## Work item:
Write out every line of text from all the records below, keeping each line unchanged and leaving the pictures out.

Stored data

>>>

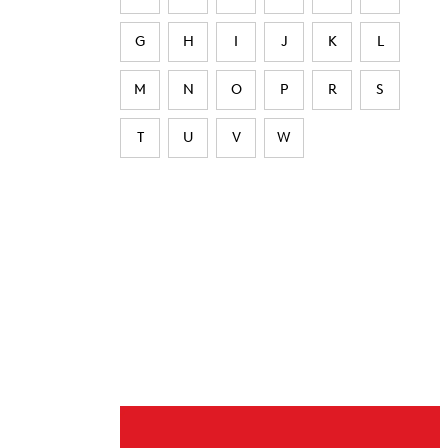
G
H
I
J
K
L
M
N
O
P
R
S
T
U
V
W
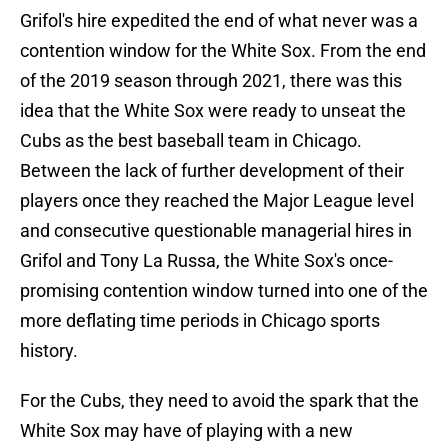
Grifol's hire expedited the end of what never was a
contention window for the White Sox. From the end
of the 2019 season through 2021, there was this
idea that the White Sox were ready to unseat the
Cubs as the best baseball team in Chicago.
Between the lack of further development of their
players once they reached the Major League level
and consecutive questionable managerial hires in
Grifol and Tony La Russa, the White Sox's once-
promising contention window turned into one of the
more deflating time periods in Chicago sports
history.
For the Cubs, they need to avoid the spark that the
White Sox may have of playing with a new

<<<

## Your solution:
G
H
I
J
K
L
M
N
O
P
R
S
T
U
V
W
Grifol's hire expedited the end of what never was a
contention window for the White Sox. From the end
of the 2019 season through 2021, there was this
idea that the White Sox were ready to unseat the
Cubs as the best baseball team in Chicago.
Between the lack of further development of their
players once they reached the Major League level
and consecutive questionable managerial hires in
Grifol and Tony La Russa, the White Sox's once-
promising contention window turned into one of the
more deflating time periods in Chicago sports
history.
For the Cubs, they need to avoid the spark that the
White Sox may have of playing with a new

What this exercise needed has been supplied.